GIVEN INFORMATION >>
_ _ _
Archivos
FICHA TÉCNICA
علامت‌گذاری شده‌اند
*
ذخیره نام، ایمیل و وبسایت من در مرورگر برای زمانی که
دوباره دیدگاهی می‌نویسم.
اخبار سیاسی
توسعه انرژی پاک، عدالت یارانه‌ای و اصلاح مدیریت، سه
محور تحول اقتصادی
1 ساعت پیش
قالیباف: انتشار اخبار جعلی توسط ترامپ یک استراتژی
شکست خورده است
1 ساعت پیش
_ _ _
Rewrite the text of every item above, swapping each occurrence of "1 ساعت پیش" for "2 ساعت پیش" and leaving all other lines unchanged.

Archivos
FICHA TÉCNICA
علامت‌گذاری شده‌اند
*
ذخیره نام، ایمیل و وبسایت من در مرورگر برای زمانی که
دوباره دیدگاهی می‌نویسم.
اخبار سیاسی
توسعه انرژی پاک، عدالت یارانه‌ای و اصلاح مدیریت، سه
محور تحول اقتصادی
2 ساعت پیش
قالیباف: انتشار اخبار جعلی توسط ترامپ یک استراتژی
شکست خورده است
2 ساعت پیش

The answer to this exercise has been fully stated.